ERIC Number: ED265757
Record Type: RIE
Publication Date: 1984
Reference Count: 0
Planning for Quality and Efficiency in Higher Education.
Different planning methods are discussed, and quality and efficiency as planning objectives are addressed in this paper. The purposes of corporate, governmental, and collegiate planning are distinguised and sequential versus transactional models are explained. It is suggested that collegial planning may be a hybrid of sequential and transactional planning methods. The sequential model is characterized by step-by-step, rational, and analytic features, while transactional models permit the interplay of attitudes, beliefs, and values in the planning process. Transactional models can incorporate traditions, norms, standards, and other values that might go unattended in sequential planning modes. Advantages and disadvantages of sequential problem-solving and transactional decision-making models are identified. Two indices of efficiency in higher education are outlined: efficiency as a ratio of inputs and outcomes, and efficiency as a ratio of resources and demands. Nine convincing indications of quality in higher education institutions and programs are identified, along with three unconvincing indications of quality. (SW)

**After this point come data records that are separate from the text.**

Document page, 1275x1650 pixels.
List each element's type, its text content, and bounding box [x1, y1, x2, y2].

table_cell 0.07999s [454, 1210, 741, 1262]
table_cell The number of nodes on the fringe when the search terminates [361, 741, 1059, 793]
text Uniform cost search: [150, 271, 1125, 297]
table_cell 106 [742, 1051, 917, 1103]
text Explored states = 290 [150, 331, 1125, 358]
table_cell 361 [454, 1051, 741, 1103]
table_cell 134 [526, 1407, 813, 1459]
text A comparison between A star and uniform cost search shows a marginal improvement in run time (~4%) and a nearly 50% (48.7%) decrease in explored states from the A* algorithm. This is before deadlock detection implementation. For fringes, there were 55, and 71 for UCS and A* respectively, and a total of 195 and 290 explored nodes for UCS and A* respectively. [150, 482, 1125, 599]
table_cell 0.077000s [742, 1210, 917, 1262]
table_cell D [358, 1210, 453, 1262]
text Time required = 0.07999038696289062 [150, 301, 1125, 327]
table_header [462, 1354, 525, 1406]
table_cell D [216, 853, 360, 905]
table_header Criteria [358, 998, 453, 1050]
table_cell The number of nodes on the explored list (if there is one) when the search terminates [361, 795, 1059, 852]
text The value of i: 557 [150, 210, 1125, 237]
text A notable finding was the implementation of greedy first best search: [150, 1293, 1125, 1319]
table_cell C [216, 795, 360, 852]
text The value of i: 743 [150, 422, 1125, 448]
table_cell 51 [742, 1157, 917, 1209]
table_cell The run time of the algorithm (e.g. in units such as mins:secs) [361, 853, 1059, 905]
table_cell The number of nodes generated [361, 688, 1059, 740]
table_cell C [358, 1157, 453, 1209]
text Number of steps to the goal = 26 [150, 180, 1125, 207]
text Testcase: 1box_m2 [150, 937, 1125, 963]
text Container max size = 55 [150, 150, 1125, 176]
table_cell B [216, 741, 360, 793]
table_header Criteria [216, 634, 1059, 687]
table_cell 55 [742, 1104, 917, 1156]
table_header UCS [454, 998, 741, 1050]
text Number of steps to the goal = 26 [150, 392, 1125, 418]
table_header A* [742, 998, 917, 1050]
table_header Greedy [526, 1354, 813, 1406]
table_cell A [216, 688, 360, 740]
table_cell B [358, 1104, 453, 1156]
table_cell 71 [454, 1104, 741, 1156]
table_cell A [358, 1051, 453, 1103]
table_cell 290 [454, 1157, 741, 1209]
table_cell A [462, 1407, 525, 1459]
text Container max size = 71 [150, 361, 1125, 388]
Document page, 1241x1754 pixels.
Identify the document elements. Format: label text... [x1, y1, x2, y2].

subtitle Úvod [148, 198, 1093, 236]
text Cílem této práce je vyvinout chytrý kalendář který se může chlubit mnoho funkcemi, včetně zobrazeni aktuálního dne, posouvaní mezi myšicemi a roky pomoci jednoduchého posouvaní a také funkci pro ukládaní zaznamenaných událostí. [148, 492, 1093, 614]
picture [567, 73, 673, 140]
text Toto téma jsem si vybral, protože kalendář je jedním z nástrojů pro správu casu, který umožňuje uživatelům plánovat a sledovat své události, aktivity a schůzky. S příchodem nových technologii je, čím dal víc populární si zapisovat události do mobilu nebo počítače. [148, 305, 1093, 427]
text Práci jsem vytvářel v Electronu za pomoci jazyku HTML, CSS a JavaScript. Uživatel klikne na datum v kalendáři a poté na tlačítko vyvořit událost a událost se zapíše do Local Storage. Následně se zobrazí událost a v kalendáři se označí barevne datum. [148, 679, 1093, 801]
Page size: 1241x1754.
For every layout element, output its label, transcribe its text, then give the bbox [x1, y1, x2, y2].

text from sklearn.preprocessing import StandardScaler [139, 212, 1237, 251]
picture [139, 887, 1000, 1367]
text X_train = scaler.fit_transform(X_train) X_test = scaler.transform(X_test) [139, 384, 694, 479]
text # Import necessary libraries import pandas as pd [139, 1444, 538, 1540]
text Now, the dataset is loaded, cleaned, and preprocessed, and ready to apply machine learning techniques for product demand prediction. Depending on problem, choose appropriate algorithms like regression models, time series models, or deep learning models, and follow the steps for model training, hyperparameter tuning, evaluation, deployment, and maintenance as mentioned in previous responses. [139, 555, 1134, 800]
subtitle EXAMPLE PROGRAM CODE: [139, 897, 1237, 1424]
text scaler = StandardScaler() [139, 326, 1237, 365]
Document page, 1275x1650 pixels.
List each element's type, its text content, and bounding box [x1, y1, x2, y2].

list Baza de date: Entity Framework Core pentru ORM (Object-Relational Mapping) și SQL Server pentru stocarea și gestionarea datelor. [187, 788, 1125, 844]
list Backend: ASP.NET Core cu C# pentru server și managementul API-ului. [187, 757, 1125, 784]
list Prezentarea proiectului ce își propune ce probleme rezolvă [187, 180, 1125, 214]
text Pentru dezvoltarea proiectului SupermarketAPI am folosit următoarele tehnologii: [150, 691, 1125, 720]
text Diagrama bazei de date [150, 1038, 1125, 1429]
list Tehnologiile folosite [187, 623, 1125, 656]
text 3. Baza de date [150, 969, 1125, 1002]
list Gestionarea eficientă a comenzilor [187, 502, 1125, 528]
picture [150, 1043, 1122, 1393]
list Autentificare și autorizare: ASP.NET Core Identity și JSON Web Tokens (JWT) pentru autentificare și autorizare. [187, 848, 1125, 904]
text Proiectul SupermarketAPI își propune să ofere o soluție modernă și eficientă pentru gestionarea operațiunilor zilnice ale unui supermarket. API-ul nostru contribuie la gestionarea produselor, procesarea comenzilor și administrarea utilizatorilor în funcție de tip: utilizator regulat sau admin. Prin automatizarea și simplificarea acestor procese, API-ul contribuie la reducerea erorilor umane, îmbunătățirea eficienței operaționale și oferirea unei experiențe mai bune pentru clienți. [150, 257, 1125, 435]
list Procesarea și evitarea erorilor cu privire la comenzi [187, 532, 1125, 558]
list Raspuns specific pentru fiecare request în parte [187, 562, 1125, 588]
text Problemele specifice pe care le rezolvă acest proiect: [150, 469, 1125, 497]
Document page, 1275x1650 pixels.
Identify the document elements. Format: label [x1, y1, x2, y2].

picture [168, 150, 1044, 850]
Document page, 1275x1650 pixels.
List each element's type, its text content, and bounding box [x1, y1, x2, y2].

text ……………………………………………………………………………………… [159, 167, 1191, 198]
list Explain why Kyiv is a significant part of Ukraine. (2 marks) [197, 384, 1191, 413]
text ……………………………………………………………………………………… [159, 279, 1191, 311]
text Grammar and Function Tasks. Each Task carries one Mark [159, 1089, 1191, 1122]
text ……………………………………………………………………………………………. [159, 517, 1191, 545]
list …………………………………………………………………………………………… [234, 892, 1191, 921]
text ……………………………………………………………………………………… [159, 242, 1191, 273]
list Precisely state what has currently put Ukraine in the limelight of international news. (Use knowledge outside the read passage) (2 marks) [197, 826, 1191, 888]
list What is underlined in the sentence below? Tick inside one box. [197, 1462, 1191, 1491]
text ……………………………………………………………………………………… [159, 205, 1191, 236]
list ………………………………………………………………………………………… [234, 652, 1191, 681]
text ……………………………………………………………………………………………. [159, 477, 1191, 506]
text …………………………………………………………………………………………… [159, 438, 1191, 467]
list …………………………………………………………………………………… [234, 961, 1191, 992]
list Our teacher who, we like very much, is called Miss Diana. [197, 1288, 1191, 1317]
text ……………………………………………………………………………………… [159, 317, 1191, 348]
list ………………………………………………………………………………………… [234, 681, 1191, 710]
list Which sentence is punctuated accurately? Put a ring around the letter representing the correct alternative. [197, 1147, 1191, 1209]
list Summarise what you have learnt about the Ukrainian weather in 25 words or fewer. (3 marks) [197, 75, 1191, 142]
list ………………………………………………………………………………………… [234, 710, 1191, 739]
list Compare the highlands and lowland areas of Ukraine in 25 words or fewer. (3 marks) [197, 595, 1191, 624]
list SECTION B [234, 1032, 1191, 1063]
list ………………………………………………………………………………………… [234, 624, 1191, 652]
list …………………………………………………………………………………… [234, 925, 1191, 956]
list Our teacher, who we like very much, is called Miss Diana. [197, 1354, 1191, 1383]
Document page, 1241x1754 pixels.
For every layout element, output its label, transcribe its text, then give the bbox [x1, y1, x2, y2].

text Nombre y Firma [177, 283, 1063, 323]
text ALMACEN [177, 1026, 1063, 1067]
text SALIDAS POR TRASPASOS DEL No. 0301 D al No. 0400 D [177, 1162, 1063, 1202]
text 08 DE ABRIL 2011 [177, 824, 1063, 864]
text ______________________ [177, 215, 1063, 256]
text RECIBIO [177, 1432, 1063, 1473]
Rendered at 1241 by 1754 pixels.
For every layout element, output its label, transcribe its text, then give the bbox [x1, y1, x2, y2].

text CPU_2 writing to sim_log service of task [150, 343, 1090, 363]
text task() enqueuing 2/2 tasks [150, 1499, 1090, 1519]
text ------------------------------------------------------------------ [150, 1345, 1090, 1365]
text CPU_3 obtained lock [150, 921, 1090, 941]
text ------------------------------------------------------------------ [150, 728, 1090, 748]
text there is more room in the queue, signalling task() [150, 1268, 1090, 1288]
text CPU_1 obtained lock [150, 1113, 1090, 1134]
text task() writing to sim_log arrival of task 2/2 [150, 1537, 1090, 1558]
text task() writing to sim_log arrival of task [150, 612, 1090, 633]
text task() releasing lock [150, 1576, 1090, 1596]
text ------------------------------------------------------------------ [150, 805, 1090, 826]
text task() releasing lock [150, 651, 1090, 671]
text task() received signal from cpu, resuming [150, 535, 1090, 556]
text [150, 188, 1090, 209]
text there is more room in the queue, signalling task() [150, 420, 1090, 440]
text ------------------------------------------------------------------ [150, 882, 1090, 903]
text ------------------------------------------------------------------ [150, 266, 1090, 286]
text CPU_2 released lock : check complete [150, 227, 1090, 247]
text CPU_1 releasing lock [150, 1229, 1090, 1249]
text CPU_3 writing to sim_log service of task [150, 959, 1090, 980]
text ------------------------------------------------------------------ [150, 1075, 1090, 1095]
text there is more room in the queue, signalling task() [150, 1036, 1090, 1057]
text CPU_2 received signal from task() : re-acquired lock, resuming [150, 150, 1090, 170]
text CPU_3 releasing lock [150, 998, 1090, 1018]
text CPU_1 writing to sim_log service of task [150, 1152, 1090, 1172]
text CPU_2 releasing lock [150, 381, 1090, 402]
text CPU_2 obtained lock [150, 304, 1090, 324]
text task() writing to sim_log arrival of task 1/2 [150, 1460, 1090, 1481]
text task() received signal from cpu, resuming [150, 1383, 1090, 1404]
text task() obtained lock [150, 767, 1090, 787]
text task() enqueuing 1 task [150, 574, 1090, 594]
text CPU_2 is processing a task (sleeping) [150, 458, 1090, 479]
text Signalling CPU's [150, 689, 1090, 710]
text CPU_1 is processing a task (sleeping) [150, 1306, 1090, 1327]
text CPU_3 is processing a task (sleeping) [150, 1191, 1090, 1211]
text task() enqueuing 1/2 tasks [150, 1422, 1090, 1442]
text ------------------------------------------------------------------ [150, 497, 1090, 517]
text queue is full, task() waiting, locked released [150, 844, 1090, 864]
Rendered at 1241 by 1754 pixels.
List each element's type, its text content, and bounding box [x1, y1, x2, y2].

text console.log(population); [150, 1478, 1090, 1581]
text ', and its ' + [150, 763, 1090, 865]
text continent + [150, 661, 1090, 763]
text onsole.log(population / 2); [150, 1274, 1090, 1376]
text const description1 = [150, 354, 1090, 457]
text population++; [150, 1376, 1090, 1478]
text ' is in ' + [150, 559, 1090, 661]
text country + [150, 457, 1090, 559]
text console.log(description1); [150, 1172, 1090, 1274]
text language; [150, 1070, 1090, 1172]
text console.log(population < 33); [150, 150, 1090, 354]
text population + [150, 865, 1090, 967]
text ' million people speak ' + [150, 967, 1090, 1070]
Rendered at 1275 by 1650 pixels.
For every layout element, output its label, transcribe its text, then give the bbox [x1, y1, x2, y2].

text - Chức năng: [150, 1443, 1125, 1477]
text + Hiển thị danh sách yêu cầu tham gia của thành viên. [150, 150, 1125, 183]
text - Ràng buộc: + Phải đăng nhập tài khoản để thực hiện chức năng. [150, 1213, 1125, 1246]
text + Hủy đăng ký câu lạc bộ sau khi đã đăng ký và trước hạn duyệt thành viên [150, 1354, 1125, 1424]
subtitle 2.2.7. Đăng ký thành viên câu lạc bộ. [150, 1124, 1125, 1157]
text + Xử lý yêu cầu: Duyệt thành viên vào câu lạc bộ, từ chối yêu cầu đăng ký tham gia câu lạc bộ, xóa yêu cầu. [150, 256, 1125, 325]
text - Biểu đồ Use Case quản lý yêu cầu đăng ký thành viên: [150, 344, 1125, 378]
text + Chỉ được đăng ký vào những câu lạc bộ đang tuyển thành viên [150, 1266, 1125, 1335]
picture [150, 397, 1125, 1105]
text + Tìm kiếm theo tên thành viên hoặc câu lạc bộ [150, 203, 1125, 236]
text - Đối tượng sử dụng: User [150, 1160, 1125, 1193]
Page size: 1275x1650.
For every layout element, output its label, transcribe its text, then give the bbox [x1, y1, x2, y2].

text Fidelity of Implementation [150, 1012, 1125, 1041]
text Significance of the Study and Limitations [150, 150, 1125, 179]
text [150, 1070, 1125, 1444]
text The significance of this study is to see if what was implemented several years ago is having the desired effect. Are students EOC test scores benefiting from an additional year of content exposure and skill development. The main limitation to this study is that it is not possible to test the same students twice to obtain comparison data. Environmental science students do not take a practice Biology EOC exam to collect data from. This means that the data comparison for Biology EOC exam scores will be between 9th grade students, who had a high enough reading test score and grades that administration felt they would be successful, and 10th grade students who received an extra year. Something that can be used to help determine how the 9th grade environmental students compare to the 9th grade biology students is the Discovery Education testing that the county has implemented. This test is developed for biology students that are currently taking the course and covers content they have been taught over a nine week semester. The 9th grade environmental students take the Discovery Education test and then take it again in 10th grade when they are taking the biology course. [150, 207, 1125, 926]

Publication Type: Opinion Papers; Speeches/Meeting Papers
Education Level: N/A
Authoring Institution: N/A
Note: Revision of a keynote address presented at the Forum of the Association for Institutional Research for European Members (6th, Brussels, Belgium, August 22, 1984) and printed as a chapter in "Beyond Retrenchment: Planning for Quality and Efficiency" (6th European Forum Proceedings), edited by Charles H. Belanger.